According to Automotive News, EVs continued to increase market share, with estimates ranging from approximately 7% at the beginning of the year based on the total number of new vehicle registrations to 8.6% in June.  This post discussed the different charging levels, various requirements automakers have for their dealers, and the expanding presence of charging stations at retailers and restaurants.

Later in the year, we discussed the recent development of EV affordability, as well as a view of consumer demand measured by days’ supply of EV inventory versus all vehicles.  EVs continue to be more expensive than their internal combustion engine (ICE) counterparts, with average transaction prices of $55,436 and $41,630 for new and used EVs, respectively.  Only five of the twenty new EV models to be introduced in 2024 will be offered at prices below the average transaction price for all new vehicles.

While production of EVs has increased, the amount of EV inventory on dealers is beginning to mount, perhaps reflecting a softening interest in these models.  For all OEMs other than Chevrolet and Cadillac, the days’ supply of inventory for EVs is far more than the days’ supply of all new vehicle inventory.  Stated simply, EV inventory is sitting on dealers’ lots for extended periods compared to ICE vehicles.

Ford recently announced it is scaling back its $3.5 billion Michigan battery plant as EV demand has declined and labor costs have increased.

United Auto Workers Strike

The increase seen in labor costs is due to the UAW strike, which began on September 15th and ended on November 20th, when new deals were ratified. Our October 6th post chronicled the strike in real time, including insights into why the union was striking, the key players in negotiations, and how this strike differed from previous ones. Historically, the UAW only targeted one OEM at a time during a strike. But as this was the first simultaneous strike against the Big 3, it enabled the UAW to use concessions by one OEM as negotiation leverage with the others. Possibly learning from the recent supply chain constraints, the strikes also targeted specific factories that produce the most popular and profitable vehicles, allowing the UAW to inflict maximum economic pain while limiting the interim losses of its striking members.
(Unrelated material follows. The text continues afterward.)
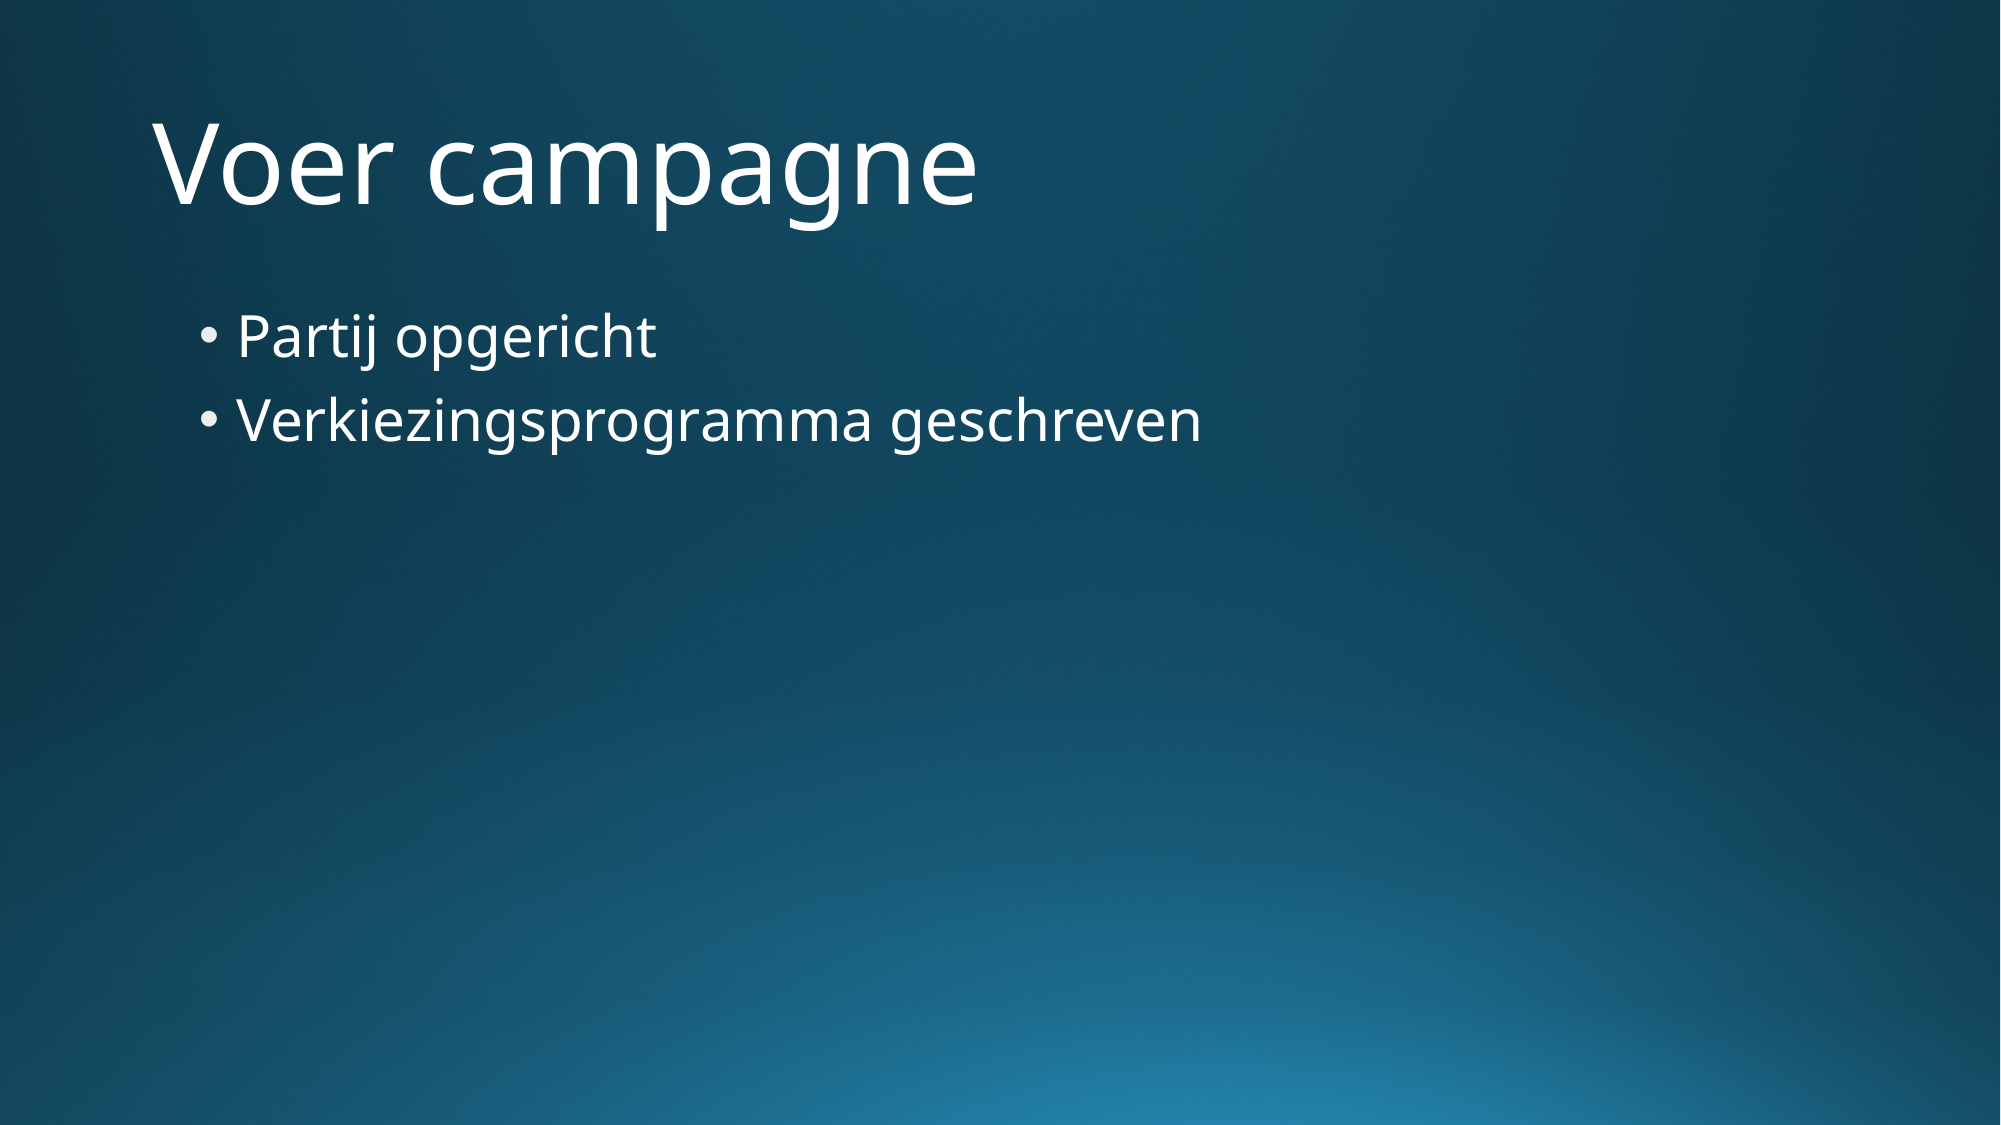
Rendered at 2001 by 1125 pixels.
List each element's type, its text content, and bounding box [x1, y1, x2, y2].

The new contract gave union workers an immediate pay increase of 11%, and union members will get a total pay increase of 25% throughout the 4½-year deal. The new contracts also reinstated cost-of-living adjustments, let workers reach top wages in three years instead of eight, and protected their right to strike over plant closures.
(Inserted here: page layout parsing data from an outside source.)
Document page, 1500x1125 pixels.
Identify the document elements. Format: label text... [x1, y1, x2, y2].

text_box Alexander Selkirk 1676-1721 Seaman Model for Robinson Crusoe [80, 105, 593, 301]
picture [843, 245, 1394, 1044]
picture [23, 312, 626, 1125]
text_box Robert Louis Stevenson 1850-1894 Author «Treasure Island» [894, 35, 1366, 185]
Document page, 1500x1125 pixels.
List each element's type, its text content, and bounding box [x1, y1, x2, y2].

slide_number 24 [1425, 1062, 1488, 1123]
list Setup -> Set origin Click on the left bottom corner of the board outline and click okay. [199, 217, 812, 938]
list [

For comparison sake, we noted reports that the UAW was seeking:

As expected, the UAW gained some valuable concessions but also didn’t get everything they were seeking.

Floorplan Interest Income Fading

In the post-COVID and supply chain-constrained boom, auto dealers enjoyed an unlikely profit center: floorplan interest. Floorplan loans are provided to dealers by banks, specialty lenders, and vehicle manufacturers. Interest accrued on these loans is called floorplan interest, and in the time between when the vehicle is acquired by the dealer and sold to a consumer, the dealer must pay floorplan interest expense to the lender. The longer the vehicle sits on the lot, the longer interest accrues.

When dealers started selling vehicles as soon as they arrived at the dealership, floorplan credits exceeded floorplan interest expense. Normally a cost of doing business, low interest rates coupled with depressed inventories meant the sales-volume-based credits many dealers receive from their OEM exceeded the financing cost of holding vehicles on the lot.

As we noted in our post this year, this began to fade in 2023 as inventories recovered and rates remained elevated. With no end in sight, they continued to rise as many Fed watchers anticipated a “higher for longer” interest rate environment.